Atheism does not mean one may not have religious beliefs. Jainism is an atheisstic religion, as are some forms of Buddhism. Both have afterlife concepts. There are plenty of people who have no religion OR belief in deities that also have some belief or are open to the idea of an afterlife. Frankly if the universe is a holographic projection, it's as likely as anything.
Having a room for ceremonies such as weddings does not imply religion, nor does participating traditional ceremonies. Besides, I was specifically talking about 24th century. Cassidy's reference to a priest is a pretty clear reference to religion, I grant you that. It is part of DS9 trying to ruin the setting of TNG. Regardless, there being one 24th century human whose father might have been religious doesn't change the big picture. Superstitions are mostly gone and that's how it should be.
Not entirely sure how religion in Trek came into all this, but per @Racefuel I'm missing a few posts so I'll comment as best I can. I strongly suspect that with time travel, a lot of the religious figures may have been studied in person by Federation time travelers doing research and found to not be supernatural. In which case, religion would be affected. I think there may still be belief in an afterlife due to near death experiences, but even Voyager tackled that by having an alien create a fake near death experience for Janeway. Admittedly that doesn't mean all near death experiences are aliens, so religions might be reconfigured around those instead of ancient figures who time travelers may have found to be more ordinary than holy books described.
Couple of decades of good living standards and proper education seems to already be getting rid of religion pretty effectively. Americans just don't get how anomalously religious their country is for the western world.
1000% yes on the first one. It was tragedy for the sake of drama. Nothing more. Shoehorning it into the main plot was contrived as hell. In regards to what was going on on the Borg Cube, yeah, it was poorly plotted and planned out.
That's your perspective, and you're entirely welcome to it, I'm not going to try to force you to think a certain way. I do think, perhaps, you should examine your inherent bias and determine if you're projecting your personal beliefs onto a topic and seeing only what you want to see rather than what is actually being presented.

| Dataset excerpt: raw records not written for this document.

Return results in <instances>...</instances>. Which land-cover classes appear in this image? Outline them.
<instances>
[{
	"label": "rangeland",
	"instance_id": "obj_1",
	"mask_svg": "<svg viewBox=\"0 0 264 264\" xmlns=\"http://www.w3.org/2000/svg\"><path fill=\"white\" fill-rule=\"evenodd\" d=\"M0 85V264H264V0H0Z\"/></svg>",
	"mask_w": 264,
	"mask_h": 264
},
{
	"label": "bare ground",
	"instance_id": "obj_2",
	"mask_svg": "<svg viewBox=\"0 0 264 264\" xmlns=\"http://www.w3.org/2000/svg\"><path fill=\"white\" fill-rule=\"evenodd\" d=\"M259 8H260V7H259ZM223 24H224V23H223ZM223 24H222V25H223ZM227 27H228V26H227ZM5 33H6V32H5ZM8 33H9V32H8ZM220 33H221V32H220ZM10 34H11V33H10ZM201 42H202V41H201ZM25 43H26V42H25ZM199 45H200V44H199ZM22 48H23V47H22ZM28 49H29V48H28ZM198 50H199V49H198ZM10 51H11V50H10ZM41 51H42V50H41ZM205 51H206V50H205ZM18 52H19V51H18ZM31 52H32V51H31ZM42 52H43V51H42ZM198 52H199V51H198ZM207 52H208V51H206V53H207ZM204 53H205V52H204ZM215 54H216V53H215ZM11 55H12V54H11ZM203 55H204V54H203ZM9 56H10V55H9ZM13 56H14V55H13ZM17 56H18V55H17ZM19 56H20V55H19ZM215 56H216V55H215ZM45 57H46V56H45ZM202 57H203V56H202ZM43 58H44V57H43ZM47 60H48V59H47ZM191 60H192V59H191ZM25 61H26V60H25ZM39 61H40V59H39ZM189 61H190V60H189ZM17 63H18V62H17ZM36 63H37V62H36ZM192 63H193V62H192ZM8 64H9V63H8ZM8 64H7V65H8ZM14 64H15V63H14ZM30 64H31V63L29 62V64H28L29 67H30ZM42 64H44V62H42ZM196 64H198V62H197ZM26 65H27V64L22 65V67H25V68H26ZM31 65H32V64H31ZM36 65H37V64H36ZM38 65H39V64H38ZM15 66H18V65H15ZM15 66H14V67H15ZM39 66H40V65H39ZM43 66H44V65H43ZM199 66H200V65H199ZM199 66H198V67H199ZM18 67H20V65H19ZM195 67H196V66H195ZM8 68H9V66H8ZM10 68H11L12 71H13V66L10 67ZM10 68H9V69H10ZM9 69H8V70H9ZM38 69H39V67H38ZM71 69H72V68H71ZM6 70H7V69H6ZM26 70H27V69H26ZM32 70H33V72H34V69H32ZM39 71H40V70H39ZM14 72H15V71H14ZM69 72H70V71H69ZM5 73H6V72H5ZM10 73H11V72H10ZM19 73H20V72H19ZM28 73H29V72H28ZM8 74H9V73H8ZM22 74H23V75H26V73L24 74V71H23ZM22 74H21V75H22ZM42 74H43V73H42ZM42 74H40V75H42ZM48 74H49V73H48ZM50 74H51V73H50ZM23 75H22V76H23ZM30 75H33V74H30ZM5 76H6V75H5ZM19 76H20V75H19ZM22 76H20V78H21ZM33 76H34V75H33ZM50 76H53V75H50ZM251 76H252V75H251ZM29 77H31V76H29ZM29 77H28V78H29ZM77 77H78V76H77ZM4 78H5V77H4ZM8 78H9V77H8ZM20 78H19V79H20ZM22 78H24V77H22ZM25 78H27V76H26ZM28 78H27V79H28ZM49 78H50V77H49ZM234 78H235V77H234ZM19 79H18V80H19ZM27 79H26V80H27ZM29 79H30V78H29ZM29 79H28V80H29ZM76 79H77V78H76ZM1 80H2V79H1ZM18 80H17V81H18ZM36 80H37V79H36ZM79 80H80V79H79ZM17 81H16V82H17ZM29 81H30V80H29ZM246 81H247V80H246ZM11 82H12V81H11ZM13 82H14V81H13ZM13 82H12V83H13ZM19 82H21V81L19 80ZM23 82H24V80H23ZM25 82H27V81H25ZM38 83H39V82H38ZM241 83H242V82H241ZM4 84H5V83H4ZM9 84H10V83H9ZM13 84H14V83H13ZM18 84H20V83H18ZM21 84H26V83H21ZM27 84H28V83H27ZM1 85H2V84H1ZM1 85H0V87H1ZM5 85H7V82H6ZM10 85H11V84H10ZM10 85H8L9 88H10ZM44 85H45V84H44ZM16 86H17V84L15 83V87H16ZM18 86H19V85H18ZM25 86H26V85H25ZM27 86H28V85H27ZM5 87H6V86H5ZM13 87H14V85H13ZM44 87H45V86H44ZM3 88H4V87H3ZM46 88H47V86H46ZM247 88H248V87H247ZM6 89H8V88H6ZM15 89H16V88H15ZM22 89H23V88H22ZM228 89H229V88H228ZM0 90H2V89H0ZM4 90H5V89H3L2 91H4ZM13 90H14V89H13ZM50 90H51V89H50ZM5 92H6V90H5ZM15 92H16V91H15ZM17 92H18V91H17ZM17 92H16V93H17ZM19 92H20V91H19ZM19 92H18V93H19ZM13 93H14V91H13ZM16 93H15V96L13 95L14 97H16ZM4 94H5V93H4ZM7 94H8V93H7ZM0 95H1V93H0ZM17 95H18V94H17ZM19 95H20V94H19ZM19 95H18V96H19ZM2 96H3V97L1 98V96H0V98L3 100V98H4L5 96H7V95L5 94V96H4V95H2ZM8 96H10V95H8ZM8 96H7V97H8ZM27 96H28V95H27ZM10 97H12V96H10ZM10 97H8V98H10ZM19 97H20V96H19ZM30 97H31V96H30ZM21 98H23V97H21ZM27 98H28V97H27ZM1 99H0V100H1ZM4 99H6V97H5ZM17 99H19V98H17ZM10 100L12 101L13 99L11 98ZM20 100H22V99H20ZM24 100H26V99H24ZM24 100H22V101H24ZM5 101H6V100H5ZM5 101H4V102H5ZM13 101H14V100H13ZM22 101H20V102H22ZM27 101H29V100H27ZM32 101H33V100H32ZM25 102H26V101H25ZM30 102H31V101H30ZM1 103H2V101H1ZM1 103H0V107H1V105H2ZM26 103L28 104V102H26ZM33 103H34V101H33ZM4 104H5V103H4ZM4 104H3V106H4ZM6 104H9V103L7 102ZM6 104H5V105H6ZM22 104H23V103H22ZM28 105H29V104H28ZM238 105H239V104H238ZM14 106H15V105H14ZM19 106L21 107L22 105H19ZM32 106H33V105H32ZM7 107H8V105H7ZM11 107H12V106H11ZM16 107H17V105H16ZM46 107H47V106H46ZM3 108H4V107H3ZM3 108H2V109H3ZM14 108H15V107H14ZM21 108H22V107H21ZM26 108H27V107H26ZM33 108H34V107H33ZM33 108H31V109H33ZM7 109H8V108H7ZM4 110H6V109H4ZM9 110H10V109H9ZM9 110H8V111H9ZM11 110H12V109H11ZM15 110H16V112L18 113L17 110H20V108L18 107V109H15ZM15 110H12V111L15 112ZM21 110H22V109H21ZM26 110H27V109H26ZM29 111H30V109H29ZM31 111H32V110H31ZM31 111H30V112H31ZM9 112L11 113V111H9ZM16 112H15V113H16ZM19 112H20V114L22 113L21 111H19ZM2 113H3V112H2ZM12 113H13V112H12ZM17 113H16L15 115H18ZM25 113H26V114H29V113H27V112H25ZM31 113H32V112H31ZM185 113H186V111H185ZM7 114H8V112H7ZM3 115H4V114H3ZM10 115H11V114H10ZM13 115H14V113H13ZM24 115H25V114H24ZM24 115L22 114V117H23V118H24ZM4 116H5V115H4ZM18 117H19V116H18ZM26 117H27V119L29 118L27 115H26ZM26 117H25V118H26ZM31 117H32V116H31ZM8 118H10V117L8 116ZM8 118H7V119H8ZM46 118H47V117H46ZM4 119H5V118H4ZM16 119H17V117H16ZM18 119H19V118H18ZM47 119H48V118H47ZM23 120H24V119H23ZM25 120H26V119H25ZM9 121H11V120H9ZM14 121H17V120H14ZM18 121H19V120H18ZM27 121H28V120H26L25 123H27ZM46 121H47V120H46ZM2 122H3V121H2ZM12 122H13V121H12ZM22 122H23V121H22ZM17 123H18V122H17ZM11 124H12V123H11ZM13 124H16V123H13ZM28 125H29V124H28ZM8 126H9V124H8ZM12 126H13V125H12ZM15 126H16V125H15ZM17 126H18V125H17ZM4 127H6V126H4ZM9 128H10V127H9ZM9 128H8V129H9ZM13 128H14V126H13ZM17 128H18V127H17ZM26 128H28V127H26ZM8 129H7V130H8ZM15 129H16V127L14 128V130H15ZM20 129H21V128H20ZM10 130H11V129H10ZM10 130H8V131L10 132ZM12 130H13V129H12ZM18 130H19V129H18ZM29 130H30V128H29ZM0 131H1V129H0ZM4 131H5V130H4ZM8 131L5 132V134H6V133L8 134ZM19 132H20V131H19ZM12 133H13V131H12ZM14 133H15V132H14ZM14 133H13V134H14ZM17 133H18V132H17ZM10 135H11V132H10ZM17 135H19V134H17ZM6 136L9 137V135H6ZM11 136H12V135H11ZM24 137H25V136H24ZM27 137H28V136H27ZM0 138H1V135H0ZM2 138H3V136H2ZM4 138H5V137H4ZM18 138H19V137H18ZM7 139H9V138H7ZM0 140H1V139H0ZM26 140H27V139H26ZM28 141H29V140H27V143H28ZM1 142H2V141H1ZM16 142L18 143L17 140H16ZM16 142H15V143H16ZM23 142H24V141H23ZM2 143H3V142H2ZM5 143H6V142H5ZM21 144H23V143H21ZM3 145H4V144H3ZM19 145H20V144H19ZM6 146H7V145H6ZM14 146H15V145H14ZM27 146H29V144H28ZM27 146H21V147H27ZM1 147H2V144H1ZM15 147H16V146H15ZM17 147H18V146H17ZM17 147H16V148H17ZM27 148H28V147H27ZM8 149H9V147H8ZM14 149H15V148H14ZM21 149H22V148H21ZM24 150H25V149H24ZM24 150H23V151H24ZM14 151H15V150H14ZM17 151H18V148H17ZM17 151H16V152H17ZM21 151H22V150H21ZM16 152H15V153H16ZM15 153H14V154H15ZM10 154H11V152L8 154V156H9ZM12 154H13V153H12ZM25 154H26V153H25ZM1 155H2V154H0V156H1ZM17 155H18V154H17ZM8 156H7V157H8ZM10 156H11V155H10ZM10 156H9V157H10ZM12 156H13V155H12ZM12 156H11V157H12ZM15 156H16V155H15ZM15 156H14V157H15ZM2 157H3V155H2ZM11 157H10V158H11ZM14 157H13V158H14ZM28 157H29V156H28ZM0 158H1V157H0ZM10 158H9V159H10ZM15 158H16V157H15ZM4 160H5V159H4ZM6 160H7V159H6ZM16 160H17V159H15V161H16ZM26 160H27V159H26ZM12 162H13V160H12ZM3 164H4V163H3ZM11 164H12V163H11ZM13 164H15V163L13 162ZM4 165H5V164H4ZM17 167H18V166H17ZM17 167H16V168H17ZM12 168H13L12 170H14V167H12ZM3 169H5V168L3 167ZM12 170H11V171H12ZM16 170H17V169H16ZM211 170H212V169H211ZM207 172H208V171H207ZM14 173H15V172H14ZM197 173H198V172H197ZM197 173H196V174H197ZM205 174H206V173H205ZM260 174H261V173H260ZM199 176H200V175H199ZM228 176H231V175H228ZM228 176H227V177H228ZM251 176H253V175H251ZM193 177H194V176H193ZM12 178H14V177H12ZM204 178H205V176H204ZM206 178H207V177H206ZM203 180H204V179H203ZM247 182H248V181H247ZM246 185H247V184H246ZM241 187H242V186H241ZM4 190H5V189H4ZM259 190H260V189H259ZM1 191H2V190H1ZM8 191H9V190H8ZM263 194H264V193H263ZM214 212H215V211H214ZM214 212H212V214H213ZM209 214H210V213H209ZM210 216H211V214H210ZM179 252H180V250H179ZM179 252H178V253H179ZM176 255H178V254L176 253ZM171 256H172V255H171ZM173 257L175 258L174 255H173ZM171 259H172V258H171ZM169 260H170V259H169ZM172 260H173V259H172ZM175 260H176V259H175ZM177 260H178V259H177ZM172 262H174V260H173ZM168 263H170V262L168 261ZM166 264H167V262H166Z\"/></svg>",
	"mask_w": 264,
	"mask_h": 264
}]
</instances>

I personally feel religion has been very harmful to my life, but here isn't the proper place to discuss that. However, I checked my entire post and I don't think I said anything bad about religious people (below). Unless you were talking to someone else? (Your post was right under mine).
On the other hand, I'm a lifelong atheist myself, but I'll concede that we saw a chapel on the Enterprise as far back as "Balance of Terror." So Roddenberry was apparently okay with that then. That being said, we've seen no indication that Soji is particularly religious, so I agree there's no reason to expect her to worry about her afterlife or whatever.
I guess I'm influenced by the game Final Fantasy 9 where the villain, upon finding out he's a construct and he has no idea what happens after he dies (other than he ceases to exist), has an existential breakdown and goes on a rampage. Is this how Soji becomes the destroyer? :O
Again, I'll invite you to examine your preconceived notions and inherent bigotry that you believe that only the poorly educated and people suffering from a low standard of living are religious.
Just to be puckish, isn't "Because Roddenberry said so" kinda a religious attitude, and a fundamentalist one at that? Star Trek is not a religion and Roddenberry is not the Pope or a prophet, let alone infallible.
IIRC Chabon was asked awhile back if he would have Jews in Star Trek, and his response was basically "Human religion is gone among in Roddenberry's world. There are no Jews, Muslims, or Christians. That's just the way the setting works."
I try to answer politely, despite you accusing me of bigotry. My statement is based on observable evidence. Religiosity drops inc countries with good education and living standards. This is a fact. In the Europe religiosity has been steadily declining for decades.
The beauty of Star Trek has been that (nearly) everyone can find something in it to identify with and be able to connect with. That was what has always been intended. Where things get off track is when you have people who wish to claim hegemony across *all* of Star Trek to the exclusion of everyone else because they want to have their personal beliefs justified and reinforced to the exclusion of everyone else and show intolerance towards anyone who says or wishes otherwise.